I left Detroit at age 25, discouraged by crime, racial tension, geographical economic imbalance, industrialism and lack of vision for how it would ever be better. In 1982, Portland felt like nirvana, for an artist, for a citizen. The city's proximity to nature, arts culture, community and friendliness encouraged my freedom of expression and growth.
What influence does a sense of place have on your art’s subject matter?
When I first moved to Port Townsend from Portland, I naturally turned to landscape themes, including some still life of our agricultural abundance. But mostly trees and water. I was in awe and wonder at this place. I was working then the way I had been working in Portland: sketching from life or plein air sketching, then working from those pieces in the studio.

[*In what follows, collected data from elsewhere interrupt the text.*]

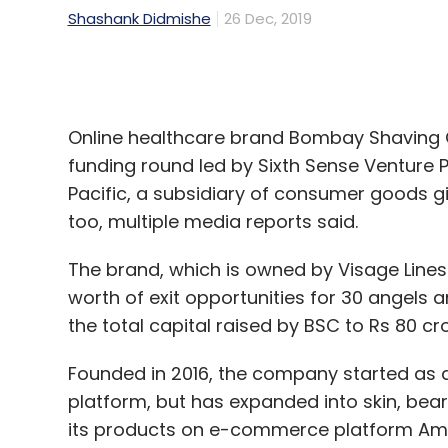
Online healthcare brand Bombay Shaving C
funding round led by Sixth Sense Venture P
Pacific, a subsidiary of consumer goods gi
too, multiple media reports said.
The brand, which is owned by Visage Lines 
worth of exit opportunities for 30 angels 
the total capital raised by BSC to Rs 80 cro
Founded in 2016, the company started as
platform, but has expanded into skin, bear
its products on e-commerce platform Amaz
shaving, bath and body, skin, and beard c
VVDN Technologies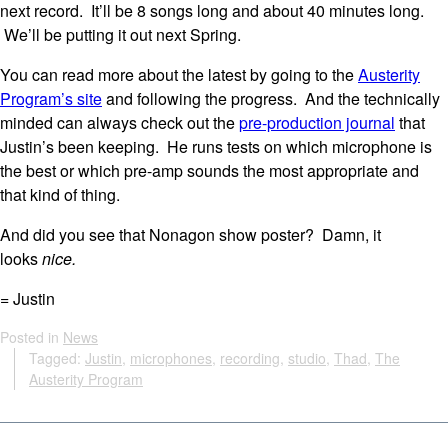
next record. It’ll be 8 songs long and about 40 minutes long.
We’ll be putting it out next Spring.
You can read more about the latest by going to the
Austerity
Program’s site
and following the progress. And the technically
minded can always check out the
pre-production journal
that
Justin’s been keeping. He runs tests on which microphone is
the best or which pre-amp sounds the most appropriate and
that kind of thing.
And did you see that Nonagon show poster? Damn, it
looks
nice.
= Justin
Posted in
News
Tagged:
Justin
,
microphones
,
recording
,
studio
,
Thad
,
The
Austerity Program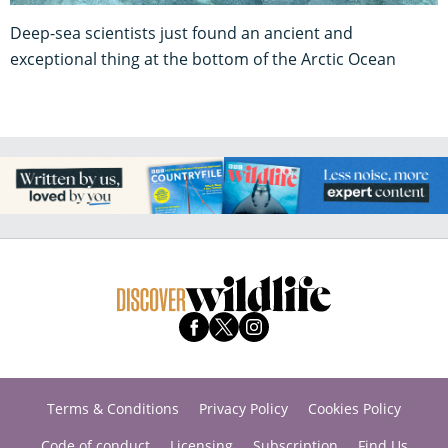
Deep-sea scientists just found an ancient and
exceptional thing at the bottom of the Arctic Ocean
Terms & Conditions
Privacy Policy
Cookies Policy
Code of conduct
Licensing
Subscription
Find Us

Now, my definition of a sense of place has shifted. Now it means, where is my life situated? What are its anchors? What are its questions? When Joe was so sick, and when he died, it was loss and grief I turned to in my art. But from a content-specific perspective, the objects that I moved that grief through were what I saw around me. My sense of place was domestic. It was Joe himself. It was the chair. It was the coffee cup. And that observational sense of place has continued in my current work with still life and domestic scenes. What I have around me is what I paint.
What influence does your life’s events have on your work?
Maybe it is grief that pervades the work. But really, grief is this: Tenderness. Intimacy. Presence. What grief has given me is surrender and courage. When I painted Joe’s head wound, when I painted his beautiful naked body, grief moved through me, and it was a good thing. I did not know how the paintings were going to turn out, but surrendering to the devastation of grief loosened me up. I didn’t care; I just knew what I needed to do. I think once you feel freedom like that, it is easier to go back to it, to allow the movement through heart to hand. There’s nothing to lose in painting.